Extract to read.
■ ■ ■ ■ ■ ■ ■

Canberra – Australian Foreign Minister Alexander Downer said on Tuesday that it would not be feasible for Australia to export Australian uranium to India via a third country. They have strictly taken one ground of limiting yellowcake exports to countries who have signed the nuclear nonproliferation treaty.
Since India is not a signatory to the treaty, it cannot seek any access to Australian uranium, hence Australian refused to supply uranium.
It became important to clarify, since Australia has recently signed a nuclear pact with China allowing Australian uranium to be sold to Chinese power stations, China had already signed the nuclear nonproliferation treaty in 1992.
The Sydney Morning Herald reported Australian mining companies BHP Billiton Ltd. (BHP.AU) and Energy Resources of Australia Ltd. (ERA.AU), majority owned by Rio Tinto PLC (RIO.AU), agreed to supply uranium to Taiwan.
The uranium will supply electricity producer Taipower, the newspaper said.
Downer said the uranium deal was possible because of a treaty Australia signed with Taiwan in 2002.
“They (Australian uranium miners) can negotiate contracts and if they’re all in order those exports can take place but only via the U.S.,” Downer told ABC Radio.
Downer said Taiwan signed the nuclear proliferation treaty prior to 1972 when it was still recognized as a separate state to China.
“Although it’s no longer a state…it nevertheless fulfills all of its obligations under the NPT (nuclear proliferation treaty),” he said.

■ ■ ■ ■ ■ ■ ■

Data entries
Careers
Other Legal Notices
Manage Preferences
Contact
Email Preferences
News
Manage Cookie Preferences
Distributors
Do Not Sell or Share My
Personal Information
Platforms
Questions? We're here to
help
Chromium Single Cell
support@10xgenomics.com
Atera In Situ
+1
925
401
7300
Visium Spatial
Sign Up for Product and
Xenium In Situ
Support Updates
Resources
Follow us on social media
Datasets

■ ■ ■ ■ ■ ■ ■

Prompt. Extract the passage from the article on Australian uranium exports between "The Sydney Morning" and "uranium to Taiwan.", inclusive, copying it word for word.

Written solution.
The Sydney Morning Herald reported Australian mining companies BHP Billiton Ltd. (BHP.AU) and Energy Resources of Australia Ltd. (ERA.AU), majority owned by Rio Tinto PLC (RIO.AU), agreed to supply uranium to Taiwan.